TASK INPUTS Block Start

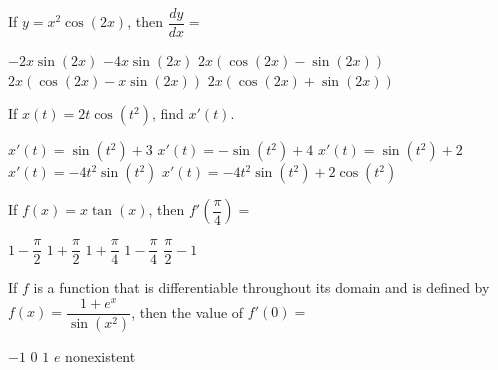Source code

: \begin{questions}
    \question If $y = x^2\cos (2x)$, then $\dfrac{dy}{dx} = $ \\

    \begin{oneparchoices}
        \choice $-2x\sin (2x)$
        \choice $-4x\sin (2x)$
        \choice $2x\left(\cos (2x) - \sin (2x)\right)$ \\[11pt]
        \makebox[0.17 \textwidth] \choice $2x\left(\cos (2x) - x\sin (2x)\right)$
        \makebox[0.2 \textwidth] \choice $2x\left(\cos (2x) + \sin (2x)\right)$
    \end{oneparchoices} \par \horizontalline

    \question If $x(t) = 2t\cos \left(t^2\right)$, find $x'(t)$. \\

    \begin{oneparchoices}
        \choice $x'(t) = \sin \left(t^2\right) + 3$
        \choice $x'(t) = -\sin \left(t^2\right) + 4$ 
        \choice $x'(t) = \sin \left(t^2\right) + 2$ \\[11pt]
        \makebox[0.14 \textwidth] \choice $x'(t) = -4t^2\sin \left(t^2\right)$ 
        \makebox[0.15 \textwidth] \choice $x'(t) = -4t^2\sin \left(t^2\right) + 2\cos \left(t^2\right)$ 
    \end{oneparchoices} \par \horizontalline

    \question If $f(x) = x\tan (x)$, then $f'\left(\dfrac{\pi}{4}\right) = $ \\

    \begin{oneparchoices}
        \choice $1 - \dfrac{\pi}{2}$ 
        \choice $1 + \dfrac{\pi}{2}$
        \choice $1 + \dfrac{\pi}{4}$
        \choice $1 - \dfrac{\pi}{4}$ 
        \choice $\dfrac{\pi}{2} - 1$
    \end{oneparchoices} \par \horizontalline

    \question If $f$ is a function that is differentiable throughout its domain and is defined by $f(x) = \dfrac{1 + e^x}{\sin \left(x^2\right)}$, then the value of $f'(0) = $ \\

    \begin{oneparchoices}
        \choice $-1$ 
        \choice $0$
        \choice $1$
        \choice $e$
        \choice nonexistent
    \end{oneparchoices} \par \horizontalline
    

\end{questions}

TASK INPUTS Block End
TASK INPUTS Block Start

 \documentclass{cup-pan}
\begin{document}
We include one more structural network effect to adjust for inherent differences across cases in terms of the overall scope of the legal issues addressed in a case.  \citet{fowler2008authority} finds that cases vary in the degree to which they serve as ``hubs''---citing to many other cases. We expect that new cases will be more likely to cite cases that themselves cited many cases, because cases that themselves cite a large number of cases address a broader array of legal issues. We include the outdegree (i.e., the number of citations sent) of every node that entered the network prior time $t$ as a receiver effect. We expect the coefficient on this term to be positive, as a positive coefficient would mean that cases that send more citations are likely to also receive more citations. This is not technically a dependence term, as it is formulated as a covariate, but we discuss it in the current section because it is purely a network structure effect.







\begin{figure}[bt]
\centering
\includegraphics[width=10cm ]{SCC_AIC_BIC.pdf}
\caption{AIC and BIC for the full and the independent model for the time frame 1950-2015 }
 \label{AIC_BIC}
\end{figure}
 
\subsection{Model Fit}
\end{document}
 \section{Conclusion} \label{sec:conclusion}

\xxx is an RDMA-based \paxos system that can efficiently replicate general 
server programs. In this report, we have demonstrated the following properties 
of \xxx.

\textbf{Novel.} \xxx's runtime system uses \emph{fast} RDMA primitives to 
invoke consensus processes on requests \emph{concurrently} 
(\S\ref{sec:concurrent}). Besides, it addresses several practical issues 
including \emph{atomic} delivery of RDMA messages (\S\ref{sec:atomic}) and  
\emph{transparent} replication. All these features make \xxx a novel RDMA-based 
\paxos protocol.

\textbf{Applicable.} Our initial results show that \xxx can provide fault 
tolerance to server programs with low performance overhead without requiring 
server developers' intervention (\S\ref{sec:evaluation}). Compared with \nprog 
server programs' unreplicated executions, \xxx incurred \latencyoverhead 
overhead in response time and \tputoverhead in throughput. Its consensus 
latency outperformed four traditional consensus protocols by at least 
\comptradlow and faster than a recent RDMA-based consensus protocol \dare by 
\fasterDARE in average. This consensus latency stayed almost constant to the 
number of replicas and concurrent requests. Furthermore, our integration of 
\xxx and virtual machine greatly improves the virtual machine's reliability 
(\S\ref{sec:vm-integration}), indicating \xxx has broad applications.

TASK INPUTS Block End
TASK INPUTS Block Start

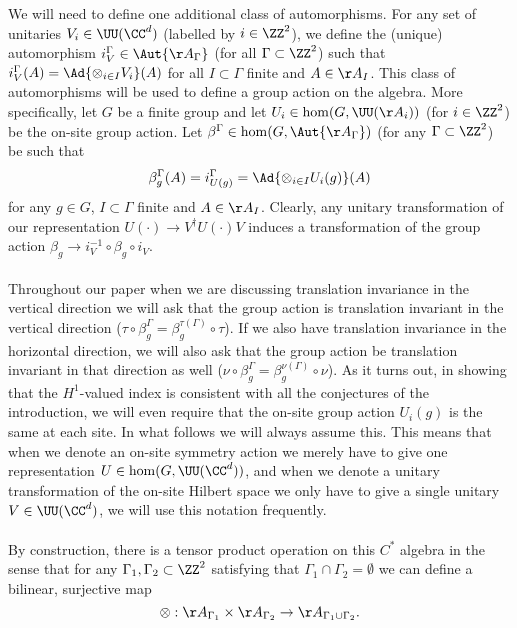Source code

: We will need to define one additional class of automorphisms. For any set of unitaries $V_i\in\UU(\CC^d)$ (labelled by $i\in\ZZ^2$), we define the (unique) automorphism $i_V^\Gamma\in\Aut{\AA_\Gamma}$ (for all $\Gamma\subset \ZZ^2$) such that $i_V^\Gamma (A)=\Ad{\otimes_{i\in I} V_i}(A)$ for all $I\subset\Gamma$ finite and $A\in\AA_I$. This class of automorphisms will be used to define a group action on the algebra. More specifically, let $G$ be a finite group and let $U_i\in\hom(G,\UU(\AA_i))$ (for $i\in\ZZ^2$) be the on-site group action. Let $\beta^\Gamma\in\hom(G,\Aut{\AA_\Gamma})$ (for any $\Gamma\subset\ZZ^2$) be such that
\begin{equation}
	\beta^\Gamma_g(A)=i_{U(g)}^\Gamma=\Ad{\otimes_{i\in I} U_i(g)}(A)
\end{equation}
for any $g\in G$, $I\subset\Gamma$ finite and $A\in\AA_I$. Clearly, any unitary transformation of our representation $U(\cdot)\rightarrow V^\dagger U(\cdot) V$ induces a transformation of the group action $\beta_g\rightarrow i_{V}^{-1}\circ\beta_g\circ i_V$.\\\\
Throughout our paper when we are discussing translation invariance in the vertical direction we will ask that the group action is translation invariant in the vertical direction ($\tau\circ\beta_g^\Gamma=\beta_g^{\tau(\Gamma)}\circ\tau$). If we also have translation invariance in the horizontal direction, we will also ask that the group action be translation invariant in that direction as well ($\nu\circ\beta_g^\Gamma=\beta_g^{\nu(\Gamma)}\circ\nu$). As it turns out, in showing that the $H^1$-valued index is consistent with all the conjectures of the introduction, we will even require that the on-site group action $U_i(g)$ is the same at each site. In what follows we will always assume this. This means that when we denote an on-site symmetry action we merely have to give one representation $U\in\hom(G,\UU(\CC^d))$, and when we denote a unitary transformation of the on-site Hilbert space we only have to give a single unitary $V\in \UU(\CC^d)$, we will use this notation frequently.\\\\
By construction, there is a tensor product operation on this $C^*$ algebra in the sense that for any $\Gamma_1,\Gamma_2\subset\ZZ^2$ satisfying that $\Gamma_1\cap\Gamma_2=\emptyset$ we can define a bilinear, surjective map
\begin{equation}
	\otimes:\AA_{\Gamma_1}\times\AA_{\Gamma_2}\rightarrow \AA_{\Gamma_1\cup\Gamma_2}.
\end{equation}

TASK INPUTS Block End

= YOUR OBJECTIVE =
Search the entries above for the word "paxos" and copy each line where it appears.

= ANSWER TO THIS EXERCISE =
\xxx is an RDMA-based \paxos system that can efficiently replicate general 
\paxos protocol.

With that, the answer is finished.